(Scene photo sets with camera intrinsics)
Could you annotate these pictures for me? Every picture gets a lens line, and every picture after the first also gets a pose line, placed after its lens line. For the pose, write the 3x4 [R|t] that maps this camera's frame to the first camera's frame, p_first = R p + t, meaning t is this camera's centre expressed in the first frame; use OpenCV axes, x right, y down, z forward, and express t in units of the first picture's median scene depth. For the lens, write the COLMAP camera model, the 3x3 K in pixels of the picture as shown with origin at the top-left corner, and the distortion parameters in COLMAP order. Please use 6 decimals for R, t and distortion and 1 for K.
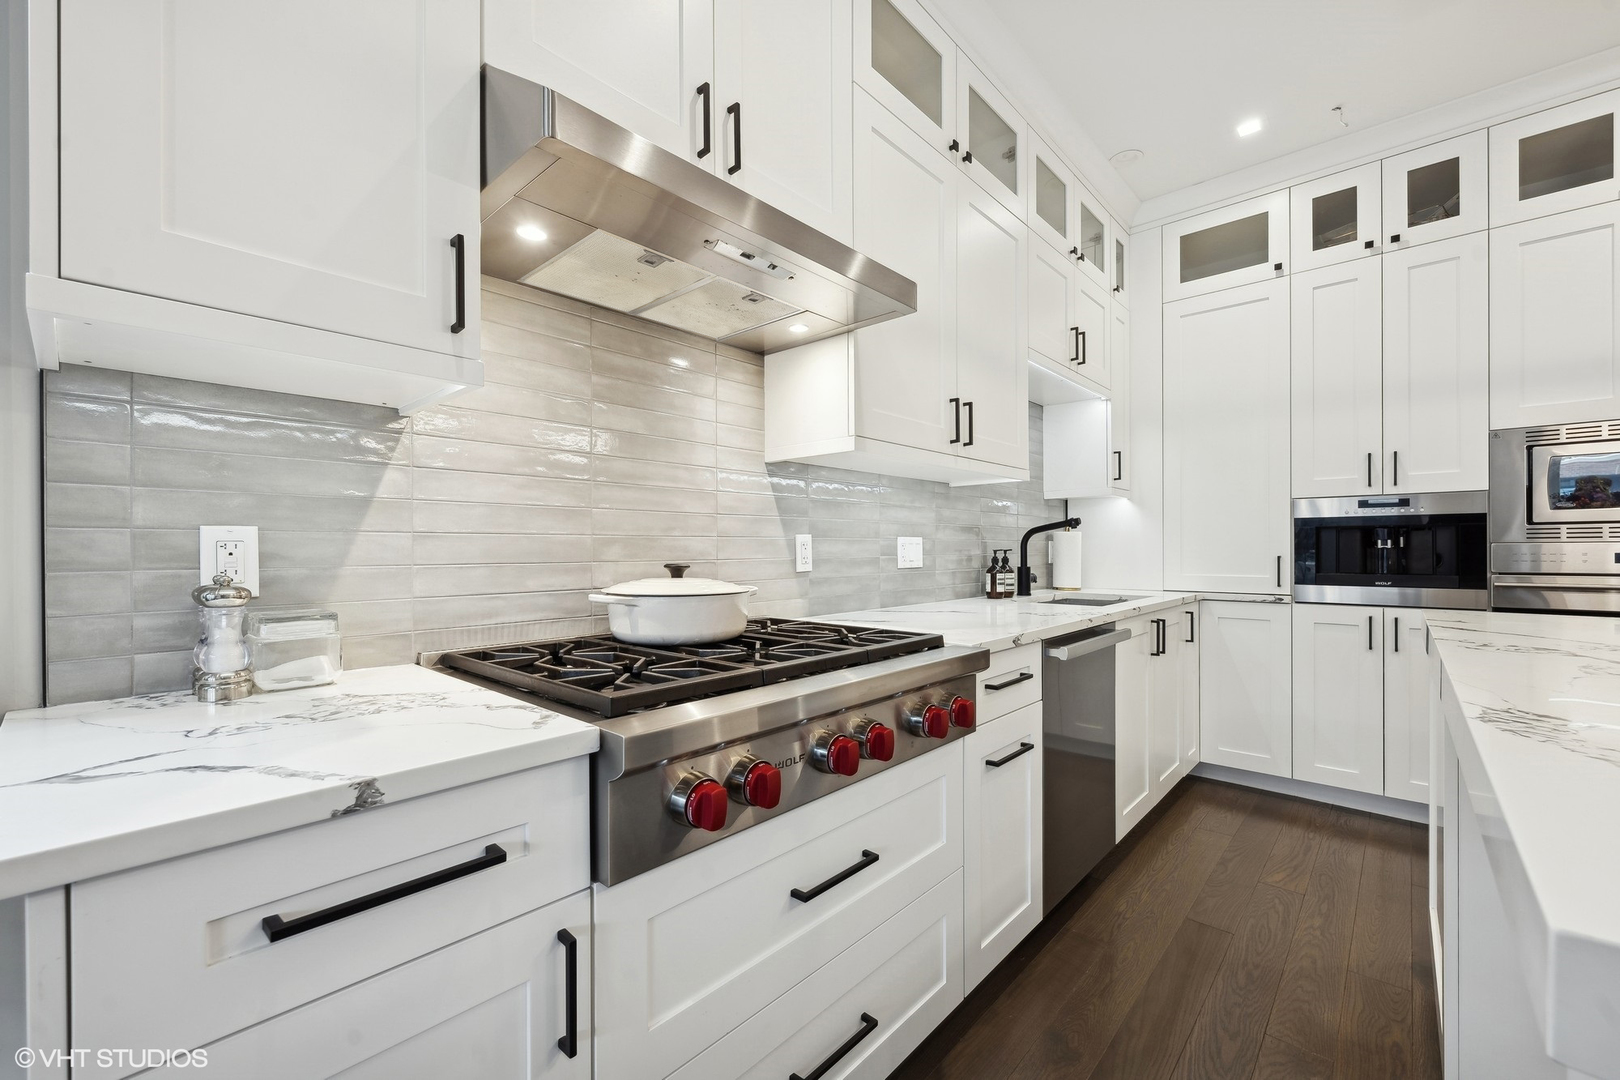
lens RADIAL K [[666.0, 0, 805.4], [0, 666.0, 548.4], [0, 0, 1]] dist [-0.003763, 0.001039]
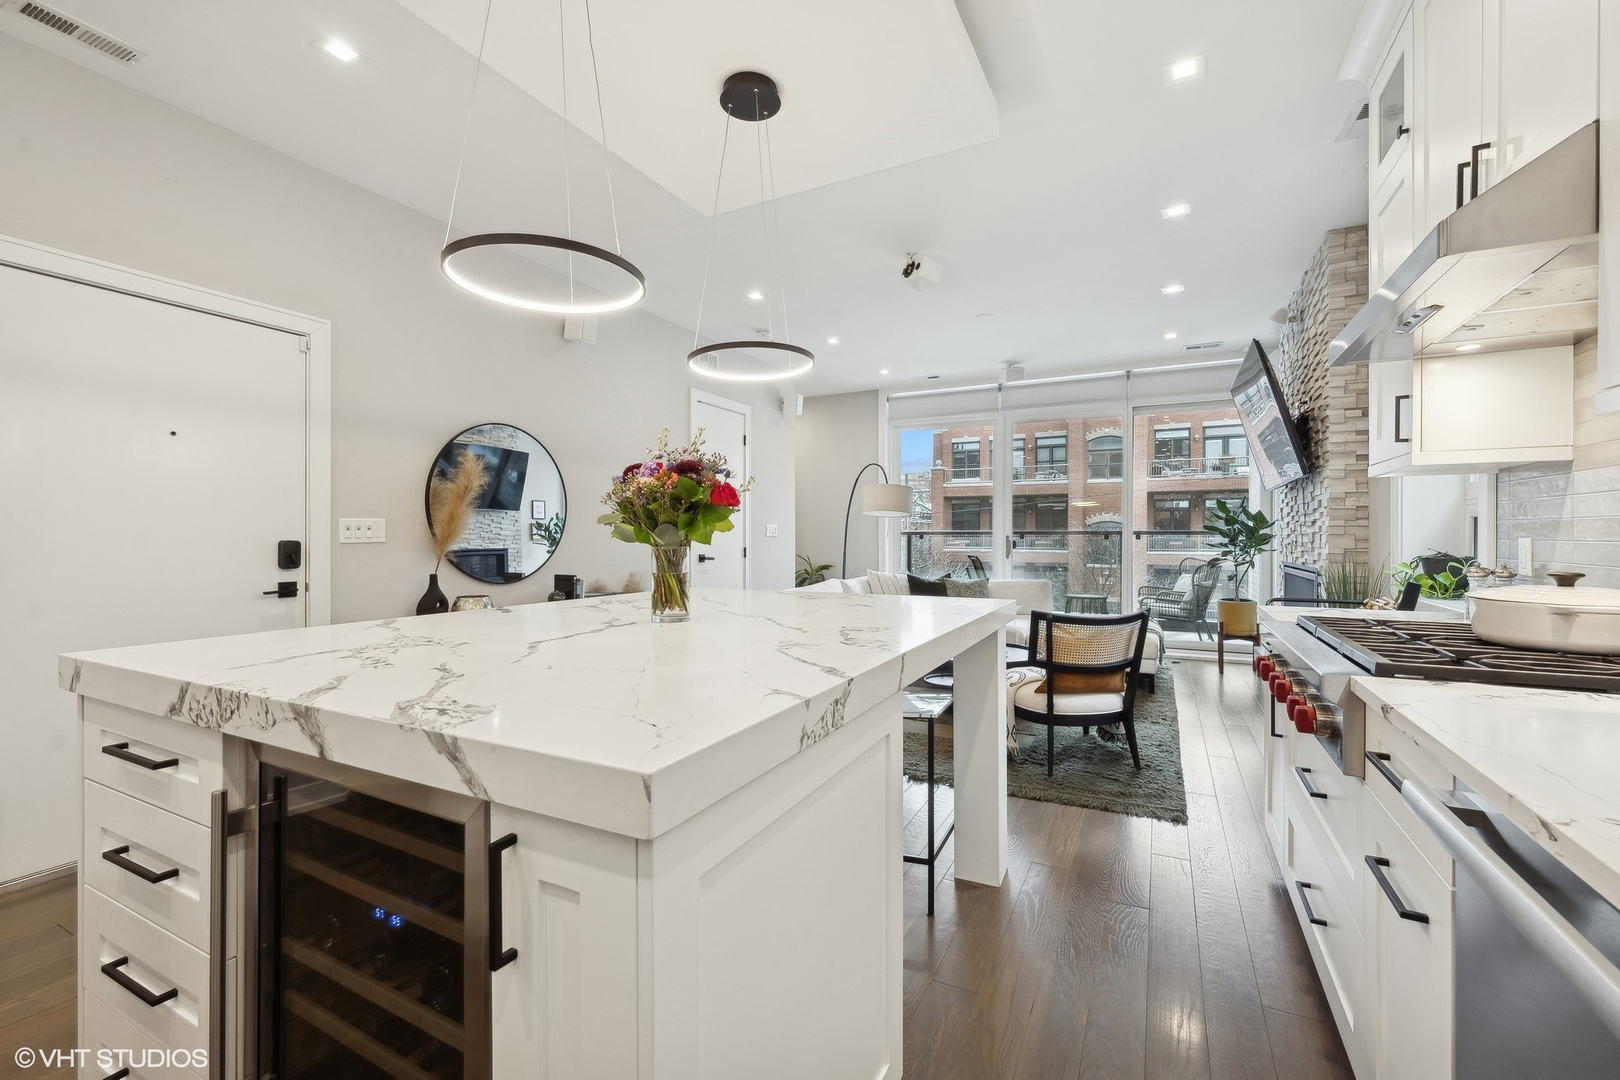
lens RADIAL K [[666.0, 0, 805.6], [0, 666.0, 544.5], [0, 0, 1]] dist [-0.003763, 0.001039]
pose [[-0.969800, 0.009036, -0.243732, 0.692684], [0.005549, 0.999872, 0.014991, -0.024219], [0.243837, 0.013186, -0.969727, 1.018214]]
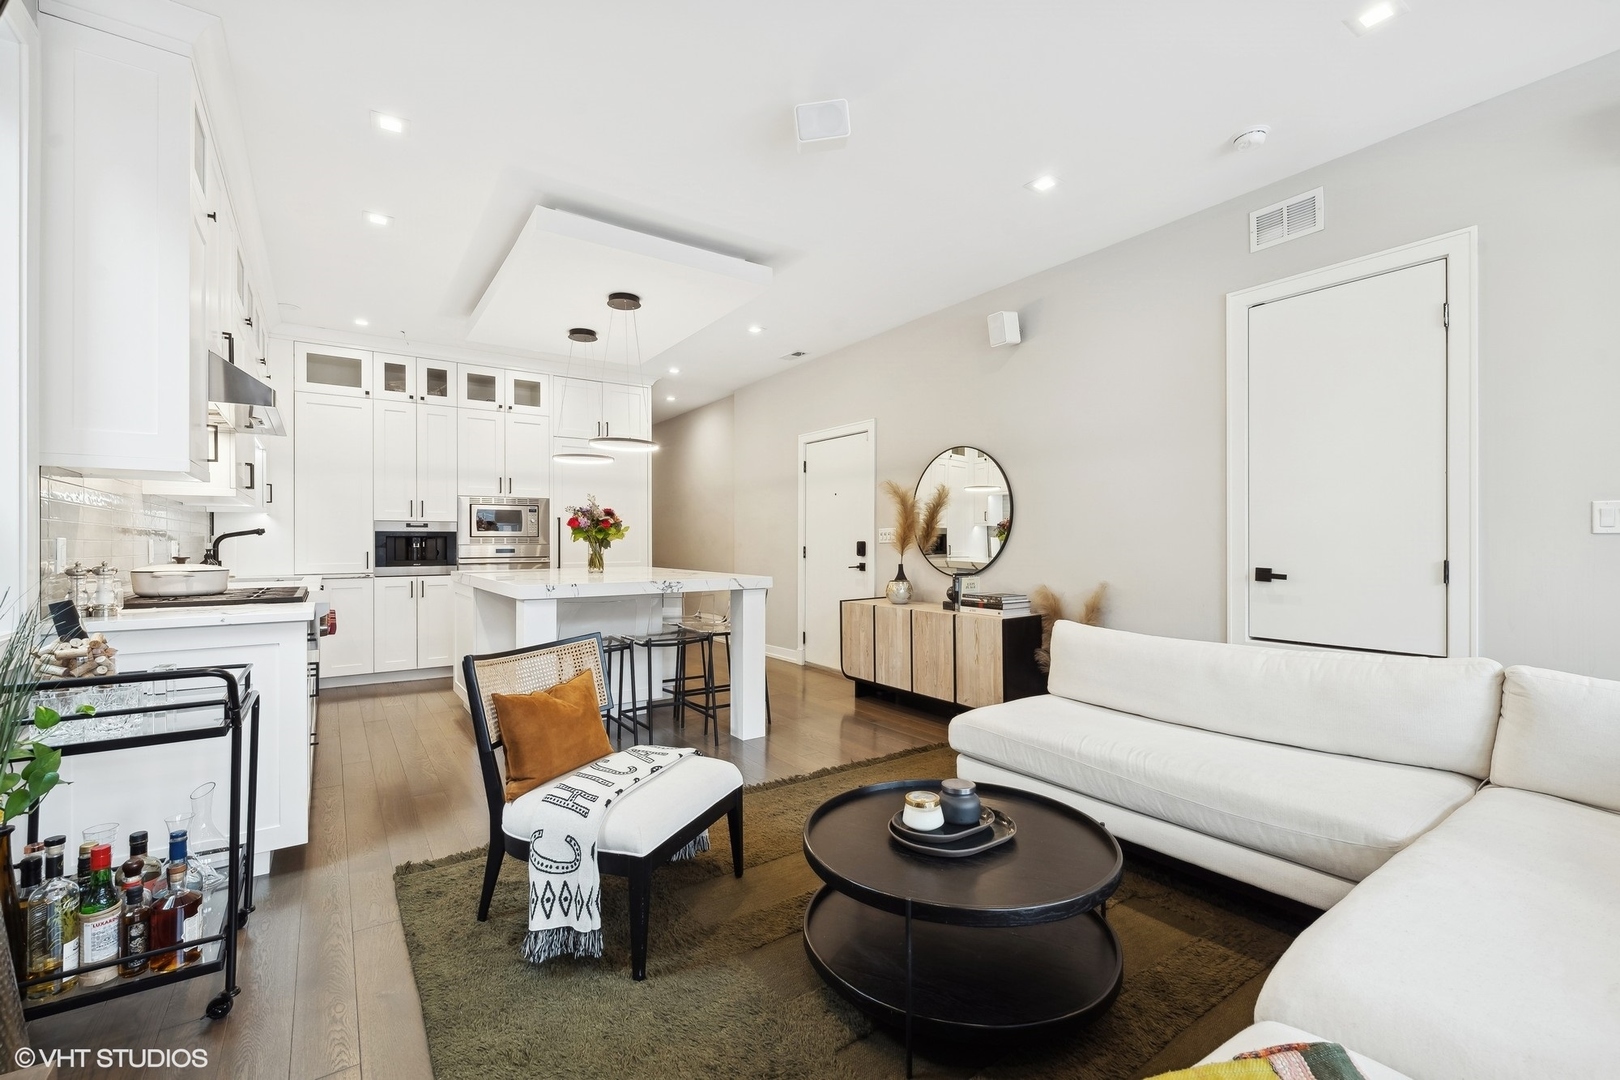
lens RADIAL K [[685.3, 0, 808.8], [0, 685.3, 547.0], [0, 0, 1]] dist [-0.002031, 0.000606]
pose [[0.220680, -0.002147, 0.975344, -1.036381], [0.001587, 0.999997, 0.001842, -0.003371], [-0.975345, 0.001142, 0.220683, -0.722824]]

**Your task**
Repeat every line of the material above word for word, leaving out the pictures.

**Exercise solution**
Could you annotate these pictures for me? Every picture gets a lens line, and every picture after the first also gets a pose line, placed after its lens line. For the pose, write the 3x4 [R|t] that maps this camera's frame to the first camera's frame, p_first = R p + t, meaning t is this camera's centre expressed in the first frame; use OpenCV axes, x right, y down, z forward, and express t in units of the first picture's median scene depth. For the lens, write the COLMAP camera model, the 3x3 K in pixels of the picture as shown with origin at the top-left corner, and the distortion parameters in COLMAP order. Please use 6 decimals for R, t and distortion and 1 for K.
lens RADIAL K [[666.0, 0, 805.4], [0, 666.0, 548.4], [0, 0, 1]] dist [-0.003763, 0.001039]
lens RADIAL K [[666.0, 0, 805.6], [0, 666.0, 544.5], [0, 0, 1]] dist [-0.003763, 0.001039]
pose [[-0.969800, 0.009036, -0.243732, 0.692684], [0.005549, 0.999872, 0.014991, -0.024219], [0.243837, 0.013186, -0.969727, 1.018214]]
lens RADIAL K [[685.3, 0, 808.8], [0, 685.3, 547.0], [0, 0, 1]] dist [-0.002031, 0.000606]
pose [[0.220680, -0.002147, 0.975344, -1.036381], [0.001587, 0.999997, 0.001842, -0.003371], [-0.975345, 0.001142, 0.220683, -0.722824]]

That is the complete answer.